+++ EXERCISE MATERIALS

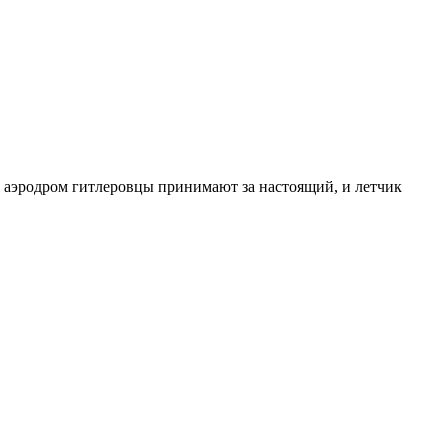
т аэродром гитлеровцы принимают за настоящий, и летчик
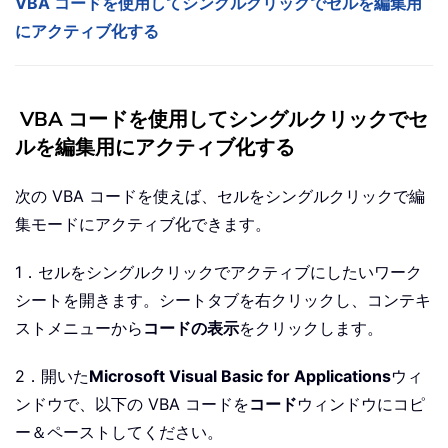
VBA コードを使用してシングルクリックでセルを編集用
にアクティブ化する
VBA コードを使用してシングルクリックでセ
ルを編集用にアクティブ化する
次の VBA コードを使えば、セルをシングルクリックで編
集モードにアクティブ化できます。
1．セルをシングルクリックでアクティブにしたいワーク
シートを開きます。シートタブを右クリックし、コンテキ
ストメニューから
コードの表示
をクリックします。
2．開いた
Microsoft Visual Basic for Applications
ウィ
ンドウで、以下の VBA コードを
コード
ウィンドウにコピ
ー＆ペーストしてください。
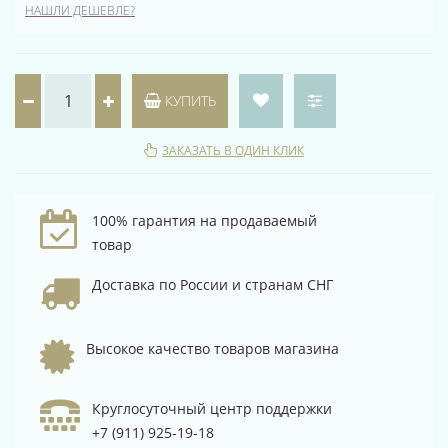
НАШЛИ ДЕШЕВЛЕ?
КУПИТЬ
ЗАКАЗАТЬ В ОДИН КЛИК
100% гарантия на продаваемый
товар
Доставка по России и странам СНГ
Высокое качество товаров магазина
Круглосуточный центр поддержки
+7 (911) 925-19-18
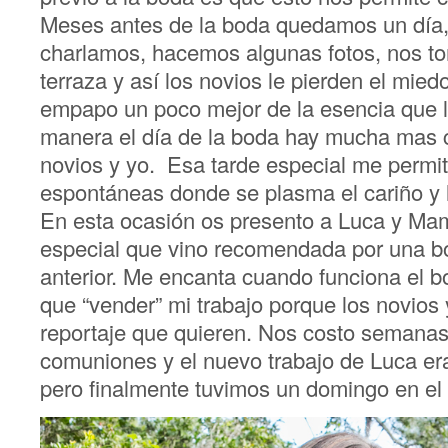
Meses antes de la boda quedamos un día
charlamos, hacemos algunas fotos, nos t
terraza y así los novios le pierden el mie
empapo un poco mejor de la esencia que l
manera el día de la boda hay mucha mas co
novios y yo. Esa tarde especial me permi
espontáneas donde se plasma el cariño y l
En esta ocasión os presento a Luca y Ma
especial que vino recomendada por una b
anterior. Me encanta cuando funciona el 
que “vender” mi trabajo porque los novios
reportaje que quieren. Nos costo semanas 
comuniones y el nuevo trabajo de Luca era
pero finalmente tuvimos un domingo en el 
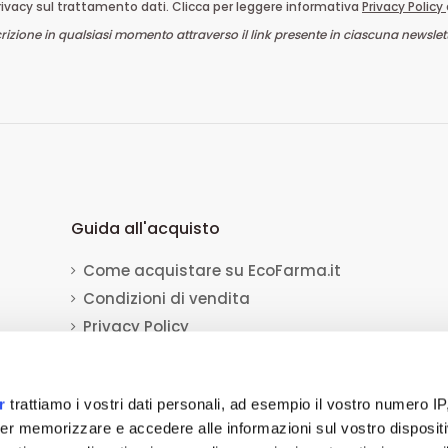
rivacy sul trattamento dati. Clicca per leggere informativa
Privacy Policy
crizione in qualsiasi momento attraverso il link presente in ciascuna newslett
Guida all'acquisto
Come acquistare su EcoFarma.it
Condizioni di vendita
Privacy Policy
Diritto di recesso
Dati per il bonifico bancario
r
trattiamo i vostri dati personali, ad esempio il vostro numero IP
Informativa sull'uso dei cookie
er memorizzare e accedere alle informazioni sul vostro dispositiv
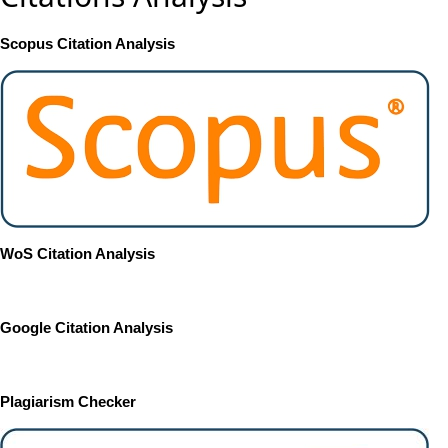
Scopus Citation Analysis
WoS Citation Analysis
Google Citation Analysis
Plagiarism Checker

++++++

▶ _TASK ITEM_
Every line from the one containing "porque los novios" through the last line of the data, both included, is to be repeated exactly; the pictures are to be left out.

▶ _WRITTEN SOLUTION_
que “vender” mi trabajo porque los novios
reportaje que quieren. Nos costo semanas 
comuniones y el nuevo trabajo de Luca era
pero finalmente tuvimos un domingo en el 
rivacy sul trattamento dati. Clicca per leggere informativa
Privacy Policy
crizione in qualsiasi momento attraverso il link presente in ciascuna newslett
Guida all'acquisto
Come acquistare su EcoFarma.it
Condizioni di vendita
Privacy Policy
Diritto di recesso
Dati per il bonifico bancario
r
trattiamo i vostri dati personali, ad esempio il vostro numero IP
Informativa sull'uso dei cookie
er memorizzare e accedere alle informazioni sul vostro dispositiv
Scopus Citation Analysis
WoS Citation Analysis
Google Citation Analysis
Plagiarism Checker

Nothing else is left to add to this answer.